◆ Passage for review:
Segment Open

One of the crown jewels of Sumatra is Lake Toba, the largest volcanic lake in the world, formed by a massive supervolcanic eruption approximately 74,000 years ago. As you stand by its shores, you can’t help but be awed by the tranquil beauty and the enormity of the natural forces that created this serene landscape. 

Renting a scooter to explore the surrounding countryside at your own pace can be thrilling. The roads winding around the lake offer picturesque views and lead to charming villages where you can immerse yourself in the local Batak culture.

Want a taste of cultural experiences? Don’t miss the chance to visit the traditional Batak houses in villages like Ambarita and Simanindo. These intricately carved wooden houses are not only architectural marvels but also a gateway to understanding the rich history and traditions of the Batak people.

No visit to Sumatra is complete without exploring its lush rainforests. Head to the Gunung Leuser National Park, one of the largest national parks in the world and a part of the Tropical Rainforest Heritage of Sumatra UNESCO World Heritage site. Here, you can embark on a jungle trek to spot the elusive Sumatran orangutans and other exotic wildlife like the Sumatran tiger, rhinoceros, and elephants.


Horizontal shot of Mount Rinjani near the beautiful lake in Lombok, Indonesia

Known for its stunning beaches, epic surf spots, and the majestic Mount Rinjani, Lombok is a sanctuary for those who seek both relaxation and adventure.

One of the top places in Lombok for your bucket list is Mount Rinjani, Indonesia’s second-highest volcano. This active volcano offers one of the most challenging and rewarding treks in Southeast Asia. If you’re up for a multi-day hike, embarking on this journey will reward you with breathtaking views from the rim, overlooking the stunning Segara Anak Crater Lake. The lake itself is a sight to behold, with its deep blue waters and the smaller active volcano, Gunung Baru Jari, sitting at its center. While the trek is demanding, the natural scenery and sense of accomplishment when reaching the summit at sunrise are unparalleled.

Segment Closed

◆ Exercise inputs:
Segment Open

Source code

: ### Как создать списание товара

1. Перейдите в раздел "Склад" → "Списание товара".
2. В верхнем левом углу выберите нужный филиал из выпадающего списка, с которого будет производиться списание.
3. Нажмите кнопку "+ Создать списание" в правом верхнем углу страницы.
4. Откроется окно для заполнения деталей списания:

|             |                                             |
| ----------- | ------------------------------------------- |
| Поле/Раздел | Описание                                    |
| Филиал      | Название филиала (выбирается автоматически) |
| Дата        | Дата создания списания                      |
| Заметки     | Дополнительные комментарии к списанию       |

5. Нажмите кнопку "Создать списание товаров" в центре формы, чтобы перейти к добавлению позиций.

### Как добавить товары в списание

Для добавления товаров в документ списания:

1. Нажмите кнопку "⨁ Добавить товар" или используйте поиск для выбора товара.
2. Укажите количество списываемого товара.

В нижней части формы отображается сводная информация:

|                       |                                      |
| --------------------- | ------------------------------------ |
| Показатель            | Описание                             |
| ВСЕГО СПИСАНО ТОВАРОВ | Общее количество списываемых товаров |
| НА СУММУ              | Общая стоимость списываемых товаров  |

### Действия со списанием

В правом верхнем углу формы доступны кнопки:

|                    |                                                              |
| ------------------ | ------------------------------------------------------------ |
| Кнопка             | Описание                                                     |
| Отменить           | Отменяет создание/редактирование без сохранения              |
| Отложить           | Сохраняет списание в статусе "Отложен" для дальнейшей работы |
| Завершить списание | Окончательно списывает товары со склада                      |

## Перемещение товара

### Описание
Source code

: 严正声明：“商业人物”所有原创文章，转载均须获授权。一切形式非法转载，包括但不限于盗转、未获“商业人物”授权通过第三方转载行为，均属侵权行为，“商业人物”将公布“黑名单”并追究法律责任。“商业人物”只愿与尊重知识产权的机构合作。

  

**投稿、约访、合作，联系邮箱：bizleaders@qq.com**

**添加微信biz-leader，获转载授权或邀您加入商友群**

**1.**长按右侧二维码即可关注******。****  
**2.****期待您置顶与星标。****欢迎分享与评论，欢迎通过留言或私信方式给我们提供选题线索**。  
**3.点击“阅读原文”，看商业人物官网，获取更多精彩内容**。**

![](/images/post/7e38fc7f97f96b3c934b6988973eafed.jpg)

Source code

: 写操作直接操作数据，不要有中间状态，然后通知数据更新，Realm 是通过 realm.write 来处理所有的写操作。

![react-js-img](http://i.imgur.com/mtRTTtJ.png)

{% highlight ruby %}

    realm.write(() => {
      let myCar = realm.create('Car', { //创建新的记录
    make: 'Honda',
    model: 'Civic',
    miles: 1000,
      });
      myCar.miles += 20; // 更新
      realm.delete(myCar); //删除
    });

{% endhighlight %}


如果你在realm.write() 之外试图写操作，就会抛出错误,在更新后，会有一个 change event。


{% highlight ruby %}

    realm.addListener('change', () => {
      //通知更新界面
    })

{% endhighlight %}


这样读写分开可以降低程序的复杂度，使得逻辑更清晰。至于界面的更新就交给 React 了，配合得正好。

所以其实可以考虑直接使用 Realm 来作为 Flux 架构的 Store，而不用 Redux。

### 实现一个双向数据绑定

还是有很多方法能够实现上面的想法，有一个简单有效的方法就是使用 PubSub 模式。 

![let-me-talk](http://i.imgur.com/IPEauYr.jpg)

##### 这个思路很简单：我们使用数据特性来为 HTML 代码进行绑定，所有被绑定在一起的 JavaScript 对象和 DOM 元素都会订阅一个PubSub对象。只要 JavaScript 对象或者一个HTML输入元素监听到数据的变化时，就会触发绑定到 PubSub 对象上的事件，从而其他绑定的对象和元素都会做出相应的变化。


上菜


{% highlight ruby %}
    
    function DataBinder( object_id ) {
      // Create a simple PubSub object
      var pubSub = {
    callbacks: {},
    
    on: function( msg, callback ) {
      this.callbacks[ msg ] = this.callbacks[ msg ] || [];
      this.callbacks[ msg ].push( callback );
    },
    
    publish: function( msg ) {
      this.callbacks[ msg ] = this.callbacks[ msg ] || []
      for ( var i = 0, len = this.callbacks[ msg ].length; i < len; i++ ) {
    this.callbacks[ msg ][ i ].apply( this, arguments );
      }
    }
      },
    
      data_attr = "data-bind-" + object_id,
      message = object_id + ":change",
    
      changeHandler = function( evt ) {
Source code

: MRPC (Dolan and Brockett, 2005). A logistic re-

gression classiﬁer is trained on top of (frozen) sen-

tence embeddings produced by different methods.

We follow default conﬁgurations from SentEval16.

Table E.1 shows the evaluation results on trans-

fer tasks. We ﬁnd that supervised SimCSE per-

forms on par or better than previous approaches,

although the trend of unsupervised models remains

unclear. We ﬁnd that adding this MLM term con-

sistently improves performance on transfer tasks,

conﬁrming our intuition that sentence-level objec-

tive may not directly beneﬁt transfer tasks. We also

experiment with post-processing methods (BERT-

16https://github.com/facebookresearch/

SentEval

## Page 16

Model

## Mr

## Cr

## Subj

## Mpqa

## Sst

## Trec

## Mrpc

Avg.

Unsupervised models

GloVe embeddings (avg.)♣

Segment Closed

◆ Questions:
a – Reproduce everything in the records from the line containing "experiment with post-processing" down to the final line of the records, with nothing altered.
b – Pick up the travel piece on Sumatra and Lombok after its last sentence and carry it further.
The records are unrelated to the text.

◆ Results of the exercise:
a –
experiment with post-processing methods (BERT-

16https://github.com/facebookresearch/

SentEval

## Page 16

Model

## Mr

## Cr

## Subj

## Mpqa

## Sst

## Trec

## Mrpc

Avg.

Unsupervised models

GloVe embeddings (avg.)♣

b –
If hiking a volcano isn’t quite your pace, Lombok’s beaches offer a more laid-back alternative. Kuta Beach, not to be confused with its namesake in Bali, is renowned for its crystal-clear waters and soft white sands. It’s a perfect spot for sunbathing, swimming, and even surfing. The surf breaks here are world-class, and whether you’re a beginner or an experienced surfer, you’ll find waves to suit your skills.

For a taste of local culture, take a short drive to the traditional Sasak villages such as Sade or Ende. Here, you can witness the unique architecture of the Sasak houses with their distinctive alang-alang (grass-thatched) roofs and learn about the daily lives and weaving traditions of the local communities. Purchasing handmade textiles or pottery directly from the artisans not only provides you with a unique souvenir but also supports the local economy.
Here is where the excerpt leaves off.